Part II: A Knowledge-Driven Workbench for Predictive Modeling Peter Haug, M.D.; Xinzi Wu; John Holmen; Matthew Ebert; Robert Hausam; Jeffrey Ferarro
  • Discussion and demo of the Analytic Workbench - a mechanism to help put together the resources for the data your research will happen on - the things that start your research:
    • Medical knowledge, terminologies, statistics.
  • A new terminology is used to represent this knowledge.
  • The system is currently a prototype.
  • Issues: errors in the original data, multiplicity of recording the original data, complexity.
  • Question and Answer
    • Are the criteria built into the ontology? Yes, the queries are then built from this.
    • How would this perform on non-normal levels of conditions in patients? Statistical uses can handle this.
Part III: Clinical analytics driven care coordination for 30-day readmission/ 360 Fresh Demonstration Ramesh Sairamesh, Ph.D.
  • 360 Fresh is a company doing things with phenotyping.
  • Methods used were covered and then the demo.
  • Real time analysis of all the data available for the patient in an attempt to determine risk of being readmitted.
  • Support at point of care can also be presented for further care like suggestions for nutrition, weight management, home care, etc.
  • Data for these systems are housed within the institution not at the business.
  • Human and machine data is combined for the real-time support.
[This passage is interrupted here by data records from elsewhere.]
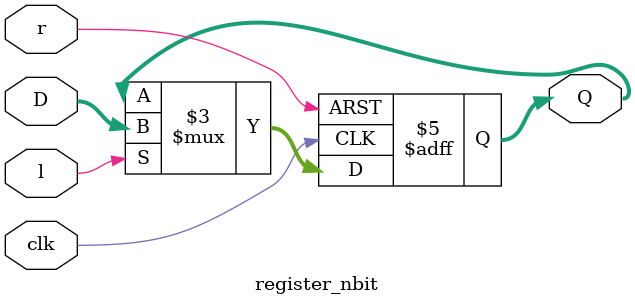
<source format=v>
module register_nbit(Q, D, l, r, clk);
	parameter N = 8; // number of bits
	output reg [N-1:0] Q; // registered output
	input [N-1:0] D; // data input
	input l; // load enable
	input r; // positive logic asynchronous reset
	input clk; // positive edge clock
	
	always @(posedge clk or posedge r) begin
		if(r)
			Q <= 0;
		else if(l)
			Q <= D;
		else
			Q <= Q;
	end
endmodule


</source>
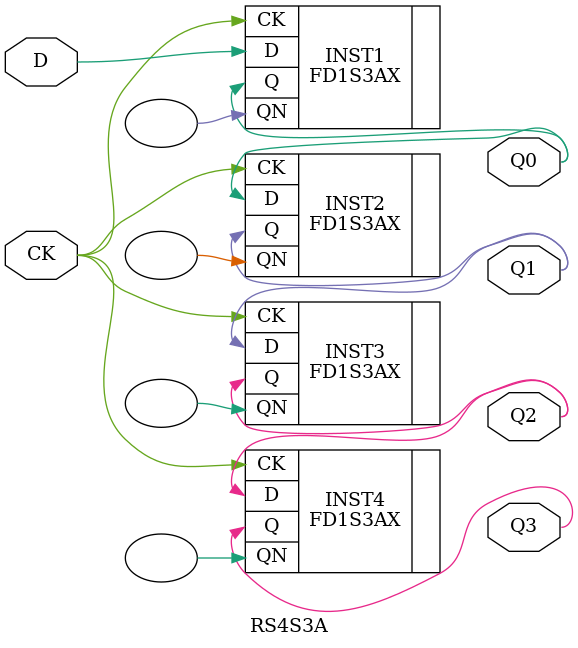
<source format=v>
`resetall
`timescale 1 ns / 100 ps

/* Created by DB2VERILOG Version 1.0.1.1 on Tue May 17 11:02:43 1994 */
/* module compiled from "lsl2db 3.6.4" run */

`celldefine
module RS4S3A (D, CK, Q0, Q1, Q2, Q3);
input  D, CK;
output Q0, Q1, Q2, Q3;
FD1S3AX INST1 (.D(D), .CK(CK), .Q(Q0), .QN());
FD1S3AX INST2 (.D(Q0), .CK(CK), .Q(Q1), .QN());
FD1S3AX INST3 (.D(Q1), .CK(CK), .Q(Q2), .QN());
FD1S3AX INST4 (.D(Q2), .CK(CK), .Q(Q3), .QN());

endmodule
`endcelldefine

</source>
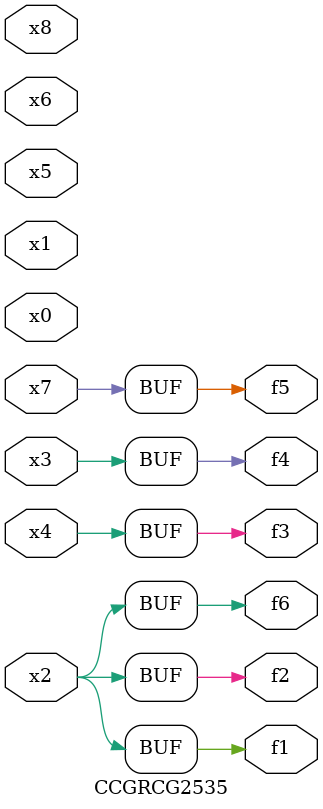
<source format=v>
module CCGRCG2535(
	input x0, x1, x2, x3, x4, x5, x6, x7, x8,
	output f1, f2, f3, f4, f5, f6
);
	assign f1 = x2;
	assign f2 = x2;
	assign f3 = x4;
	assign f4 = x3;
	assign f5 = x7;
	assign f6 = x2;
endmodule

</source>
It is critical that intake from all the people affecting the patient are collected.
  • Many large hospitals are already using this. The developers preset the selections for the clinician depending on the disease they are looking into.
  • Things like negation are taken care of under the covers.
  • Dictionaries to use is some art some science. Dictionaries, models, and rules all go together but it is based on clinical knowledge from the past and study design.